Time Complexity: O(n × log n), where n is the length of the array nums.

• Creating the prefix sum array using accumulate(nums) takes O(n) time.
• The outer loop runs n - 2 times, iterating through each possible position for the first split.
• Inside each iteration:
  • bisect_left performs binary search on the prefix sum array, taking O(log n) time.
  • bisect_right performs binary search on the prefix sum array, taking O(log n) time.
• Therefore, the total time complexity is O(n - 2) × O(log n + log n) = O(n × log n).

Space Complexity: O(n)

• The prefix sum array s stores n elements, requiring O(n) space.
• Other variables (ans, i, j, k, mod) use constant space O(1).
• The overall space complexity is O(n).

Learn more about how to find time and space complexity quickly.

Common Pitfalls

1. Off-by-One Errors in Binary Search Boundaries

One of the most common mistakes is incorrectly setting the search boundaries for bisect_left and bisect_right.

Pitfall Example:

# Incorrect: searching up to n instead of n-1
min_j = bisect_left(prefix_sums, left_sum * 2, i + 1, n)  # Wrong!

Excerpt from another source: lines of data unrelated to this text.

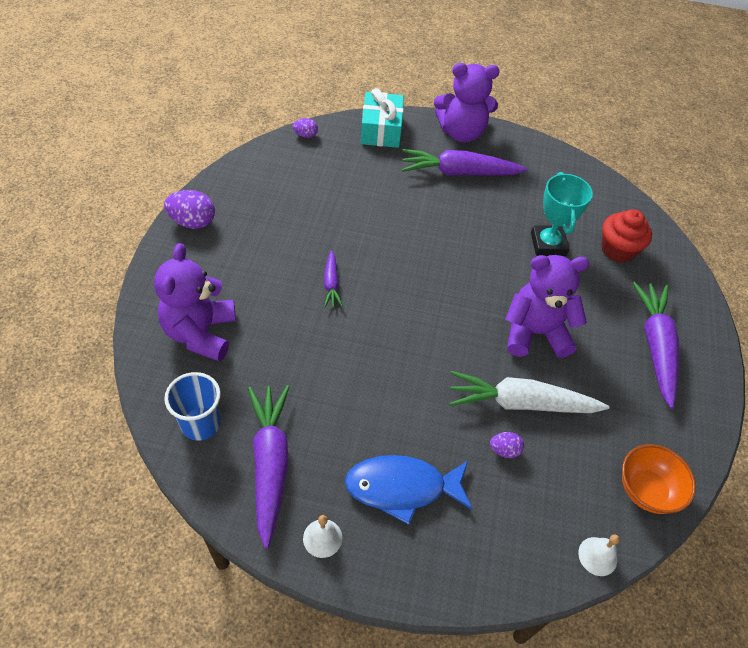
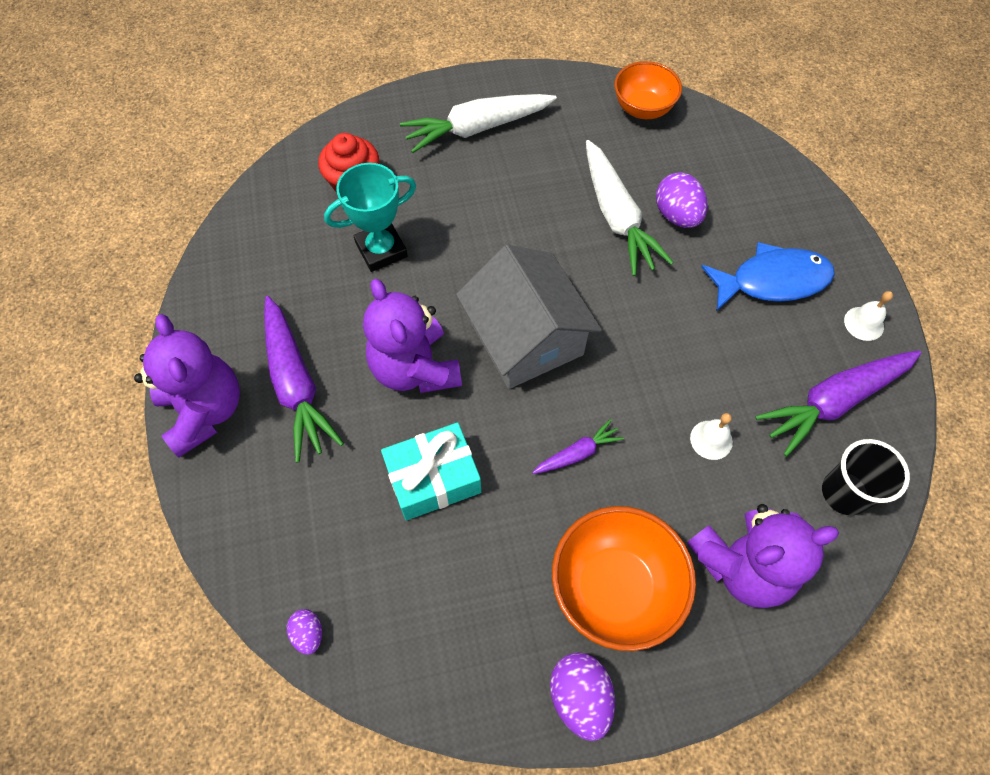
camera: 110 degrees left, 10 degrees up
blue cup [164,372,221,441] -> black cup [822,439,910,515]
blue fish [345,455,473,525] -> blue fish turned 75 degrees counterclockwise [701,242,835,311]
turquoise gift [361,88,404,148] -> turquoise gift moved to [381,422,481,521]
purple egg [490,432,524,458] -> purple egg [656,172,708,228], size x1.75
purple teddy bear [505,255,589,358] -> purple teddy bear moved to [363,279,462,393]
white bell [578,535,620,576] -> white bell moved to [690,413,733,460]
purple carrot [633,282,679,409] -> white carrot [400,94,557,153]
none -> grey house [456,245,602,389]
none -> orange bowl [552,506,696,651]

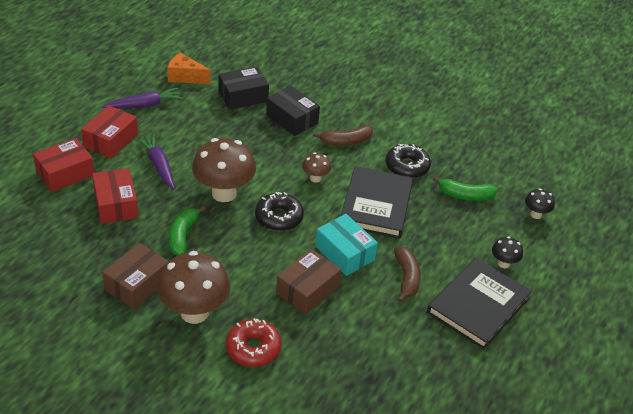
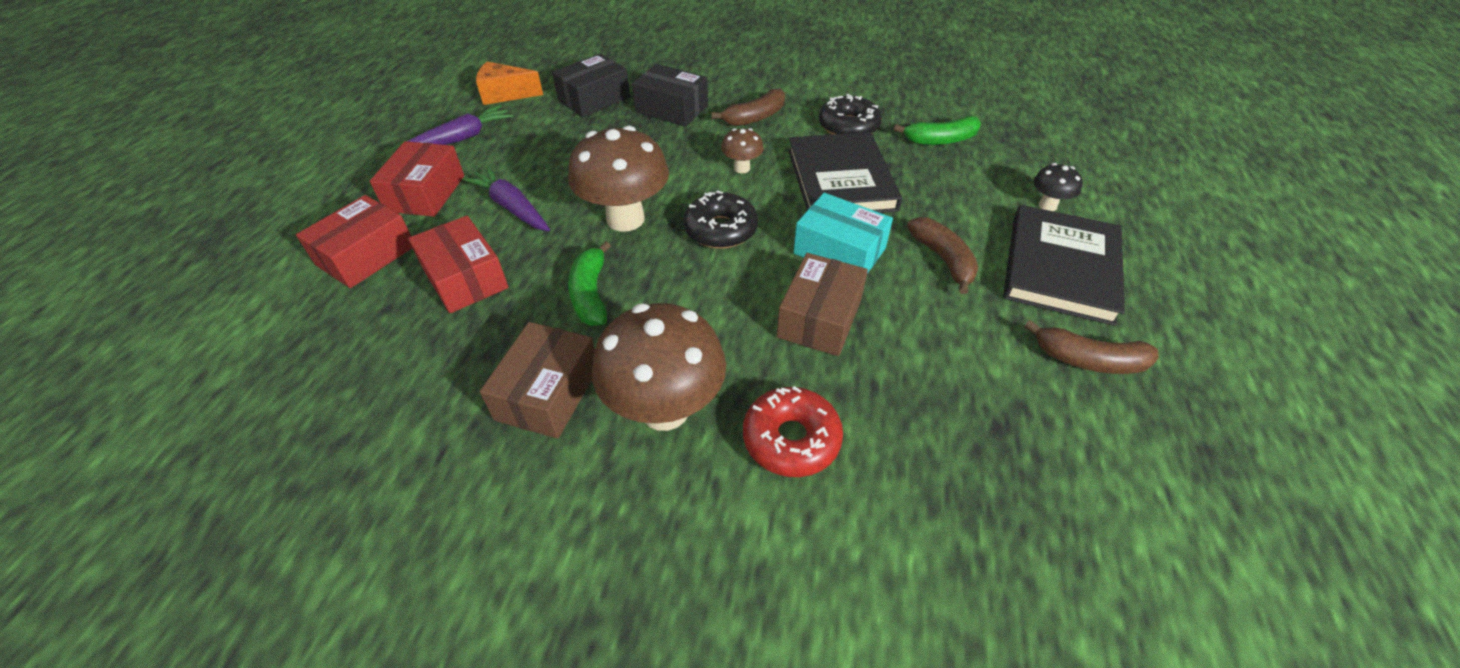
camera: 15 degrees left, 5 degrees up
black mushroom [525,188,555,219] -> none
none -> brown banana [1024,320,1159,374]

Why it's wrong: The second split must leave at least one element for the right subarray. If we allow j to be n-1, then the right subarray would be empty.

Correct Solution:

# Correct: ensure at least one element remains for the right subarray
min_j = bisect_left(prefix_sums, left_sum * 2, i + 1, n - 1)

2. Integer Overflow When Calculating Middle Point

When finding the maximum valid position for the second split, we need to calculate (total_sum + left_sum) / 2.

Pitfall Example:

# Potential overflow in other languages, or precision issues with division
max_j = bisect_right(prefix_sums, (total_sum + left_sum) / 2, min_j, n - 1)  # Wrong!

Why it's wrong: Using regular division / returns a float, which can cause precision issues when comparing with integer prefix sums. Additionally, in languages like Java or C++, the sum might overflow.

Correct Solution:

# Use integer division to avoid precision issues
max_j = bisect_right(prefix_sums, (total_sum + left_sum) // 2, min_j, n - 1)
# Or use bit shift for efficiency
max_j = bisect_right(prefix_sums, (total_sum + left_sum) >> 1, min_j, n - 1)

3. Forgetting to Handle Edge Cases with Invalid Ranges

When min_j exceeds the valid range, we might still try to calculate max_j with invalid parameters.

Pitfall Example:

for i in range(n - 2):
    left_sum = prefix_sums[i]
    min_j = bisect_left(prefix_sums, left_sum * 2, i + 1, n - 1)
    max_j = bisect_right(prefix_sums, (total_sum + left_sum) // 2, min_j, n - 1)
    result += max_j - min_j  # Could be negative if min_j is out of bounds!

Correct Solution:

for i in range(n - 2):
    left_sum = prefix_sums[i]
    min_j = bisect_left(prefix_sums, left_sum * 2, i + 1, n - 1)
  
    # Check if min_j is within valid range
    if min_j < n - 1:
        max_j = bisect_right(prefix_sums, (total_sum + left_sum) // 2, min_j, n - 1)
        result += max_j - min_j

4. Misunderstanding the Inequality Conditions

The problem requires left_sum ≤ mid_sum ≤ right_sum. A common mistake is using strict inequalities or reversing the conditions.

Pitfall Example:

# Wrong: using strict inequality (should be ≤, not <)
min_j = bisect_left(prefix_sums, left_sum * 2 + 1, i + 1, n - 1)  # Wrong!

Correct Solution:

# Correct: finding the first position where prefix_sums[j] >= 2 * left_sum
min_j = bisect_left(prefix_sums, left_sum * 2, i + 1, n - 1)

5. Not Applying Modulo at the Right Time

While Python handles large integers well, forgetting to apply modulo can still cause issues in other languages or when the problem explicitly requires it.

Pitfall Example:

for i in range(n - 2):
    # ... calculation ...
    result += max_j - min_j
    result %= MOD  # Applying modulo inside the loop is inefficient

Correct Solution:

for i in range(n - 2):
    # ... calculation ...
    result += max_j - min_j

# Apply modulo once at the end (more efficient)
return result % MOD